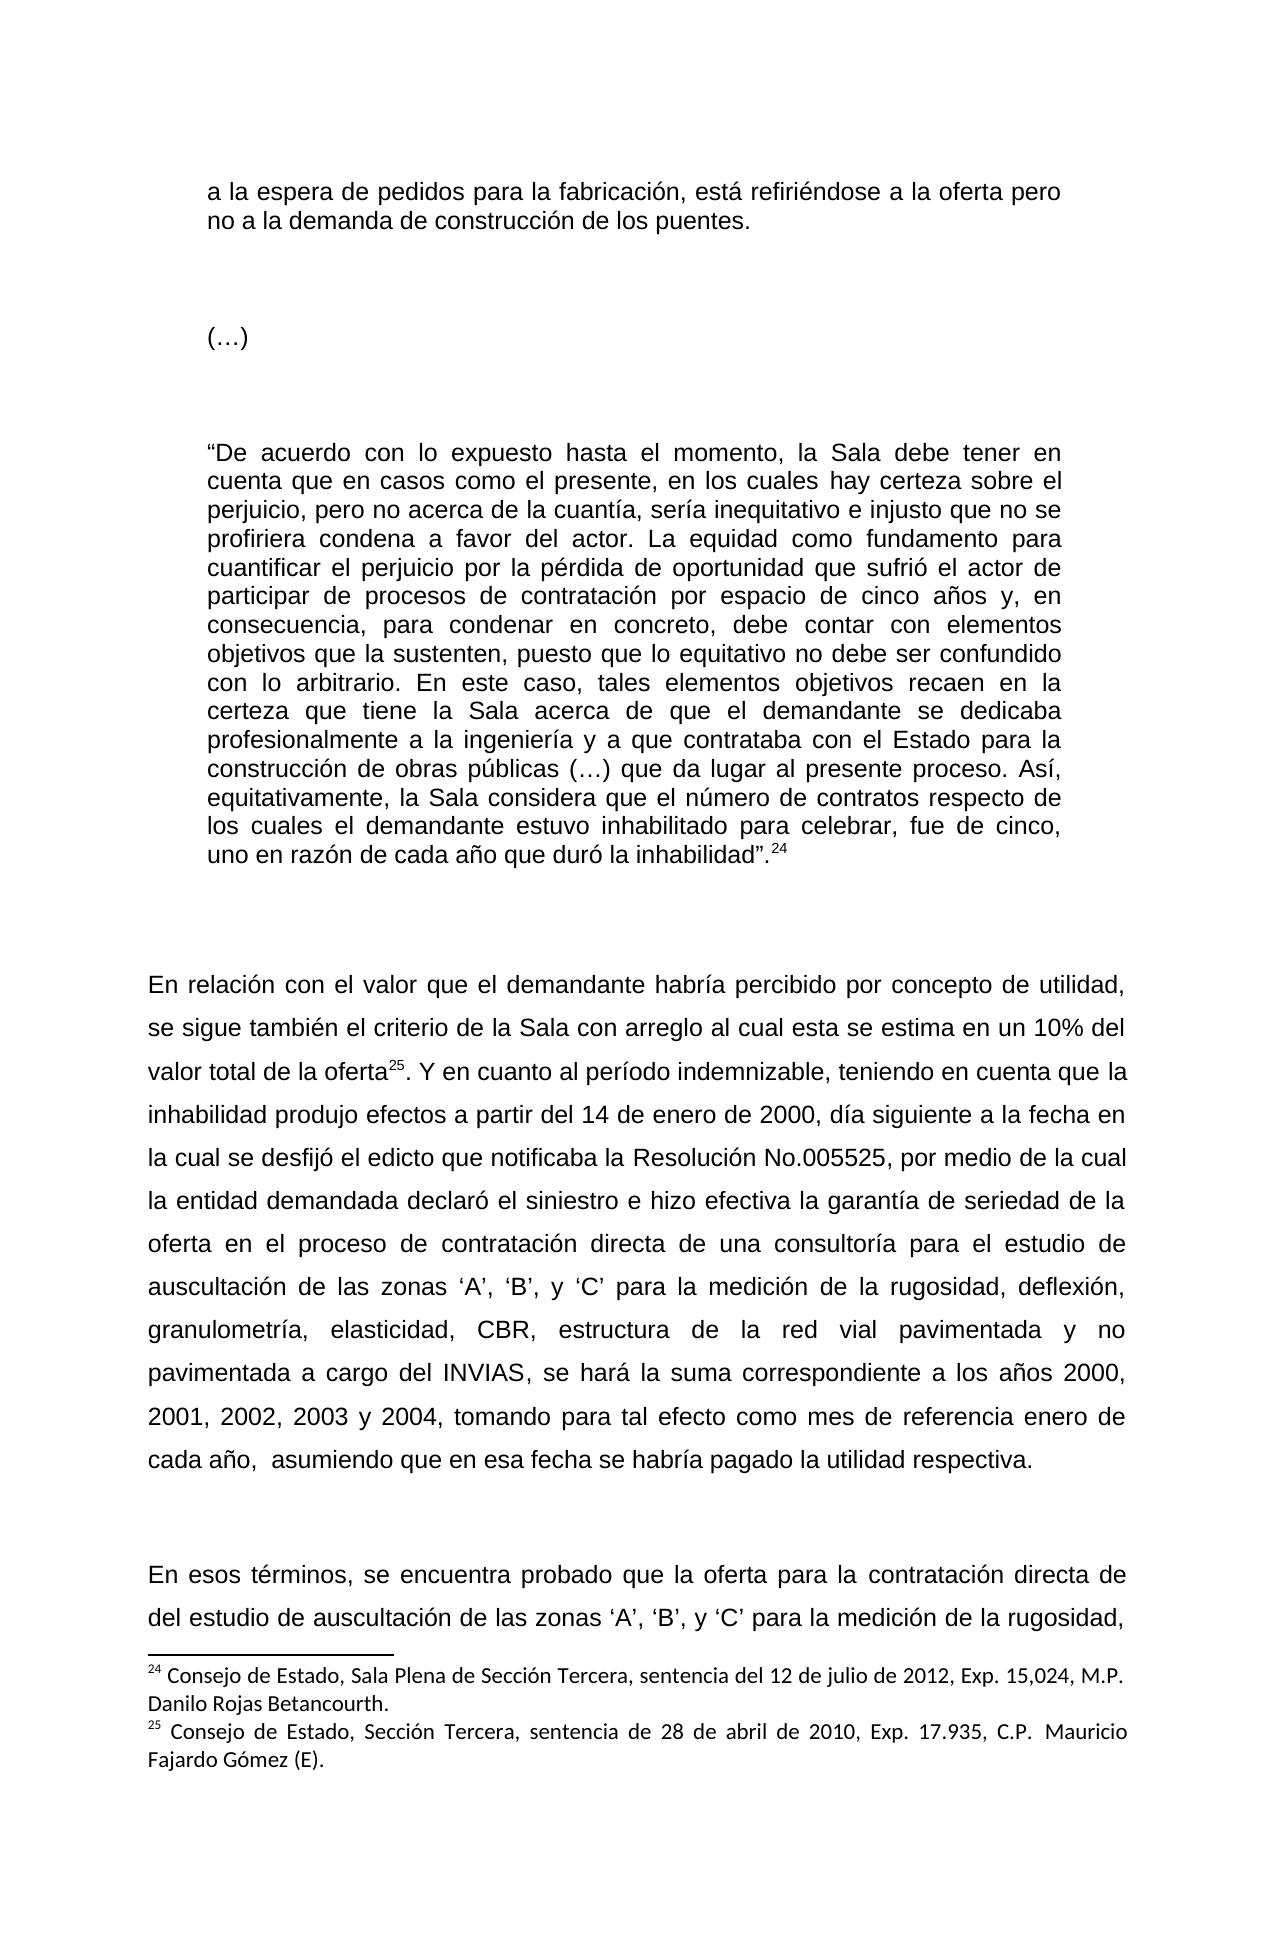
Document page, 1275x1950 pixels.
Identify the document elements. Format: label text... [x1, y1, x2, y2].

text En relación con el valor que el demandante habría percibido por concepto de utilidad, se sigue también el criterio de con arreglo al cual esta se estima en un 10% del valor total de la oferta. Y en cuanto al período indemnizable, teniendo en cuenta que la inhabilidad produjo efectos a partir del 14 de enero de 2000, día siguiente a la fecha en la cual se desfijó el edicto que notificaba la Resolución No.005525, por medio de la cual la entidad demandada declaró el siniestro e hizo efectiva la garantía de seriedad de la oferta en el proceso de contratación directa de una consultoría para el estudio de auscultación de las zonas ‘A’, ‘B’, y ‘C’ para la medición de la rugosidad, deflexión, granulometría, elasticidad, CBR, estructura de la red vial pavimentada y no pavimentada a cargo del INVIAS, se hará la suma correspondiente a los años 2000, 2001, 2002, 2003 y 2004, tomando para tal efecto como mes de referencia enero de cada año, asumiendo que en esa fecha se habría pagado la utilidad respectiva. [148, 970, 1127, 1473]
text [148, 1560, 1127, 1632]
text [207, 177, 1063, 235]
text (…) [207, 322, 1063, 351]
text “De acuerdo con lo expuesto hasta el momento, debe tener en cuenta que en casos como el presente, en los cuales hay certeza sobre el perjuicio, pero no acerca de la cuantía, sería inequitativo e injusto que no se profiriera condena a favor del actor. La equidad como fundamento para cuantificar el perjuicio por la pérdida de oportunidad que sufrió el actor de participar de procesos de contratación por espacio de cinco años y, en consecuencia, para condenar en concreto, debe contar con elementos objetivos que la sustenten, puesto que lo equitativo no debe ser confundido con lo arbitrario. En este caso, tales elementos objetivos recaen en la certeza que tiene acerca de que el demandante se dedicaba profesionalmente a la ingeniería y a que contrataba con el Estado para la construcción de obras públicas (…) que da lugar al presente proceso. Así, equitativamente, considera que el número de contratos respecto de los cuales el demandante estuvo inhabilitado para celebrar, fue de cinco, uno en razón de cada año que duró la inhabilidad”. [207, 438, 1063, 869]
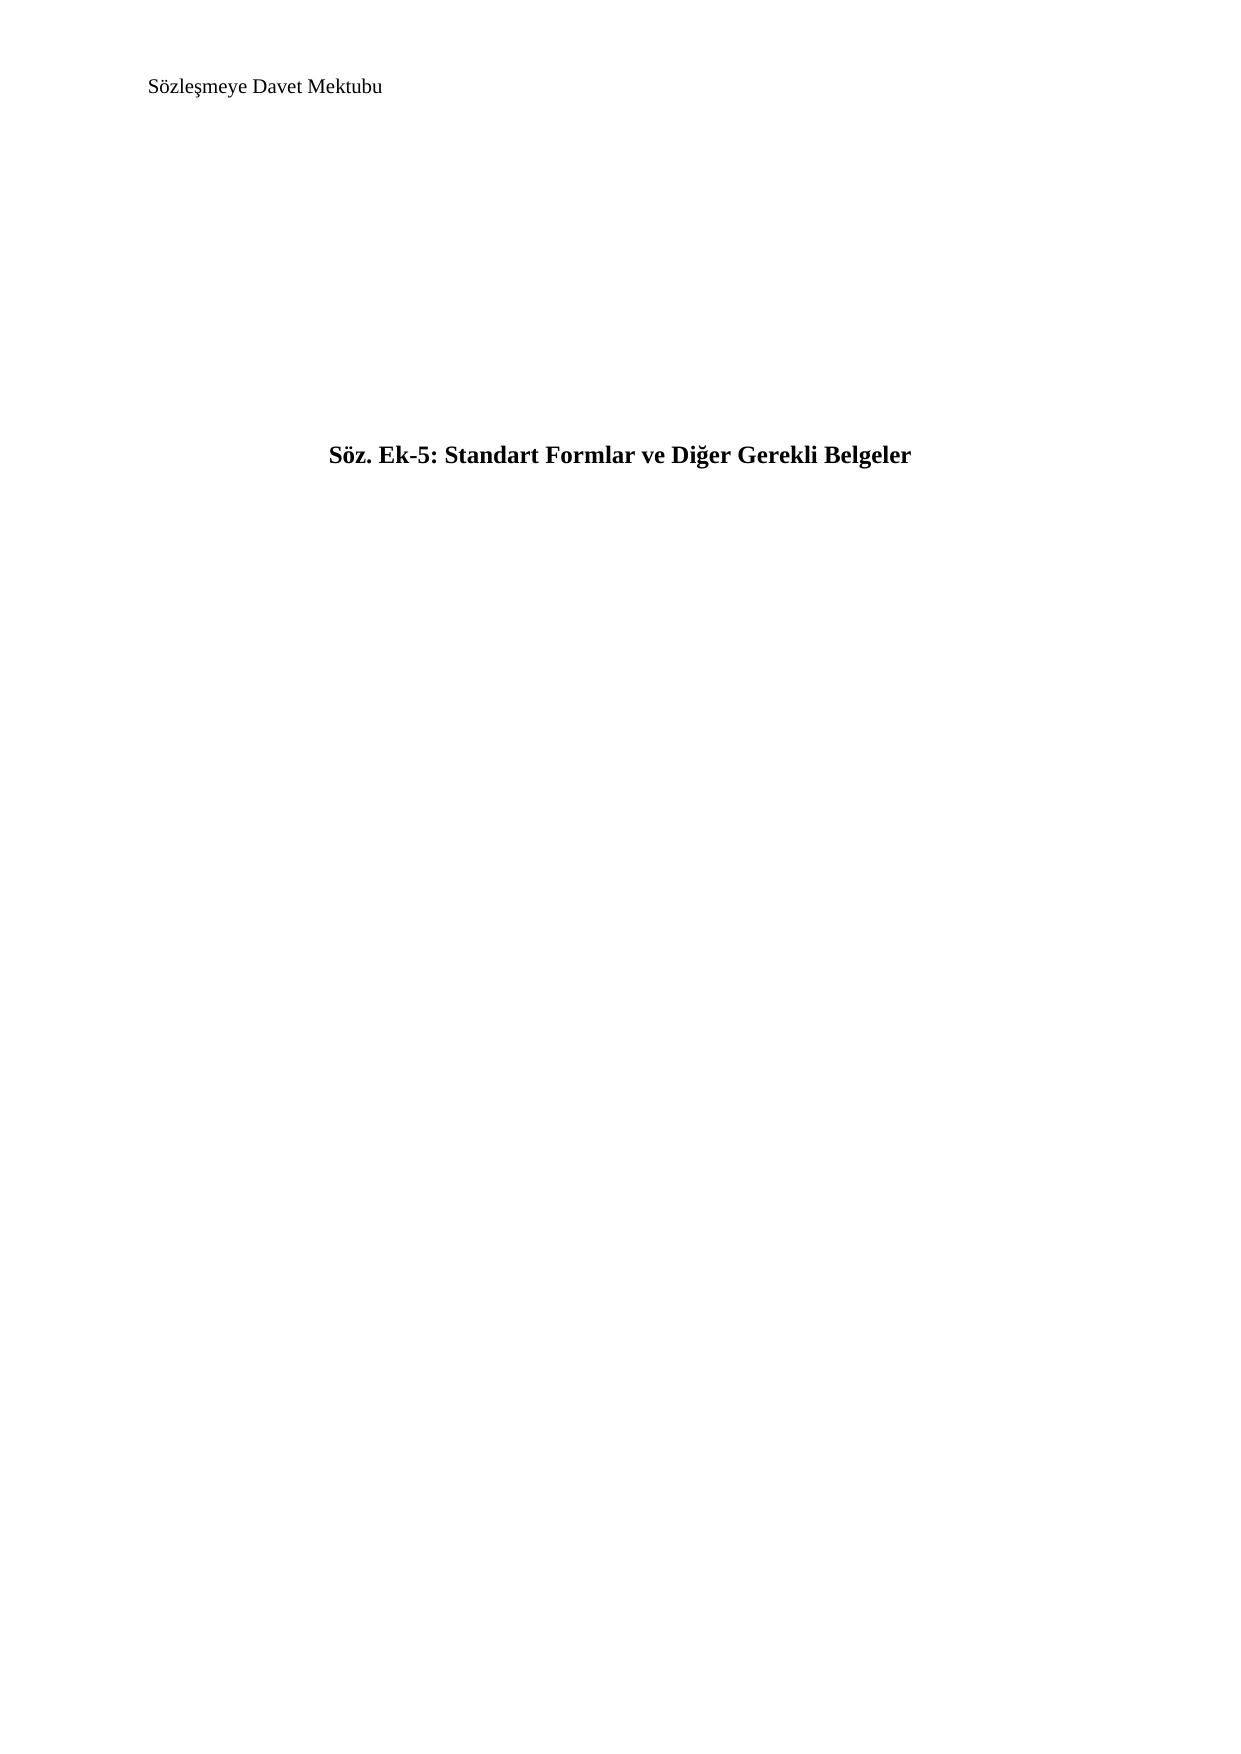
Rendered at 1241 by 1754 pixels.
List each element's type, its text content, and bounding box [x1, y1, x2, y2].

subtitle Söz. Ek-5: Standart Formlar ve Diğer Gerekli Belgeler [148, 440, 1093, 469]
········
Your instructions>
From the line containing "List each element's" through the final line of the listing above, retype every line exactly; leave out everything else.

Result>
List each element's type, its text content, and bounding box [x1, y1, x2, y2].

subtitle Söz. Ek-5: Standart Formlar ve Diğer Gerekli Belgeler [148, 440, 1093, 469]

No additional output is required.